Start of AVAILABLE RECORDS

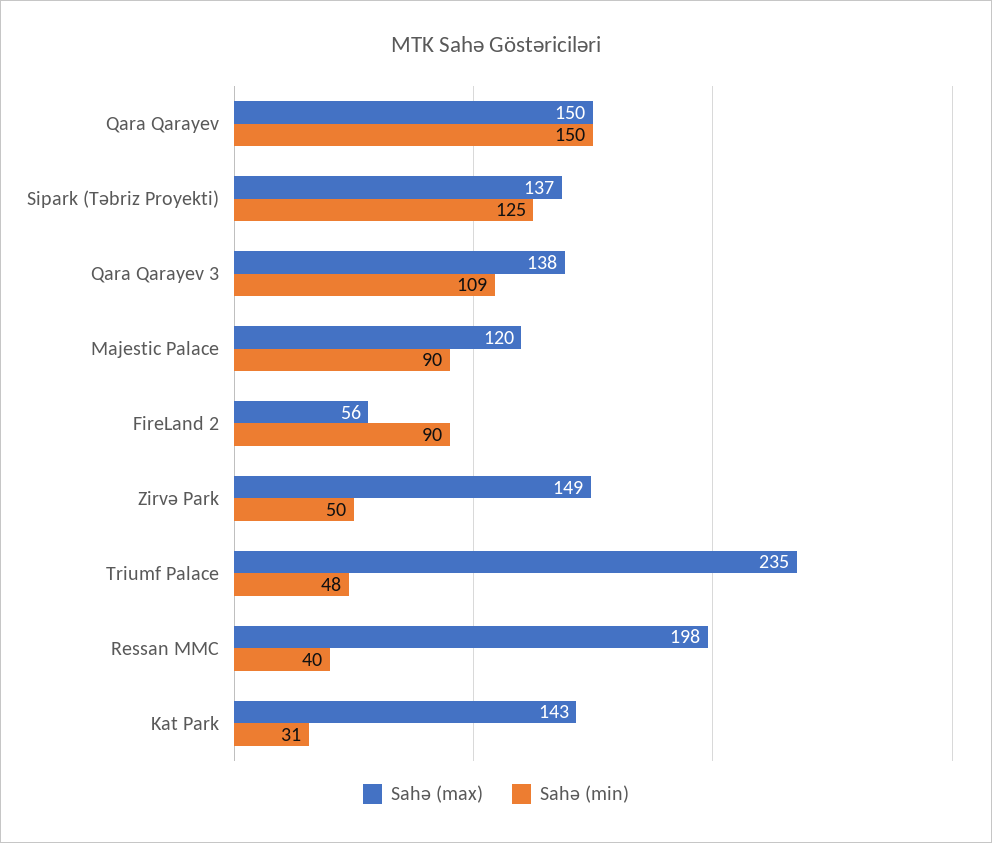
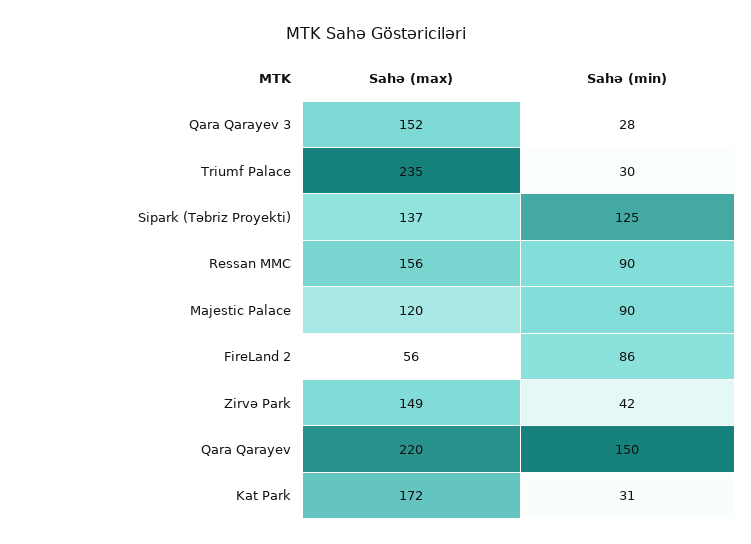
  {
    "Sahə (max)": {
-     "Qara Qarayev": 150,
+     "Qara Qarayev": 220,
      "Sipark (Təbriz Proyekti)": 137,
-     "Qara Qarayev 3": 138,
+     "Qara Qarayev 3": 152,
      "Majestic Palace": 120,
      "FireLand 2": 56,
      "Zirvə Park": 149,
      "Triumf Palace": 235,
-     "Ressan MMC": 198,
+     "Ressan MMC": 156,
-     "Kat Park": 143
+     "Kat Park": 172
    },
    "Sahə (min)": {
      "Qara Qarayev": 150,
      "Sipark (Təbriz Proyekti)": 125,
-     "Qara Qarayev 3": 109,
+     "Qara Qarayev 3": 28,
      "Majestic Palace": 90,
-     "FireLand 2": 90,
+     "FireLand 2": 86,
-     "Zirvə Park": 50,
+     "Zirvə Park": 42,
-     "Triumf Palace": 48,
+     "Triumf Palace": 30,
-     "Ressan MMC": 40,
+     "Ressan MMC": 90,
      "Kat Park": 31
    }
  }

End of AVAILABLE RECORDS

→ **WHAT THE TASK ASKS**:
What you return must match the entries above exactly, apart from the pictures, which are left out.

→ **FINISHED TASK**:
  {
    "Sahə (max)": {
-     "Qara Qarayev": 150,
+     "Qara Qarayev": 220,
      "Sipark (Təbriz Proyekti)": 137,
-     "Qara Qarayev 3": 138,
+     "Qara Qarayev 3": 152,
      "Majestic Palace": 120,
      "FireLand 2": 56,
      "Zirvə Park": 149,
      "Triumf Palace": 235,
-     "Ressan MMC": 198,
+     "Ressan MMC": 156,
-     "Kat Park": 143
+     "Kat Park": 172
    },
    "Sahə (min)": {
      "Qara Qarayev": 150,
      "Sipark (Təbriz Proyekti)": 125,
-     "Qara Qarayev 3": 109,
+     "Qara Qarayev 3": 28,
      "Majestic Palace": 90,
-     "FireLand 2": 90,
+     "FireLand 2": 86,
-     "Zirvə Park": 50,
+     "Zirvə Park": 42,
-     "Triumf Palace": 48,
+     "Triumf Palace": 30,
-     "Ressan MMC": 40,
+     "Ressan MMC": 90,
      "Kat Park": 31
    }
  }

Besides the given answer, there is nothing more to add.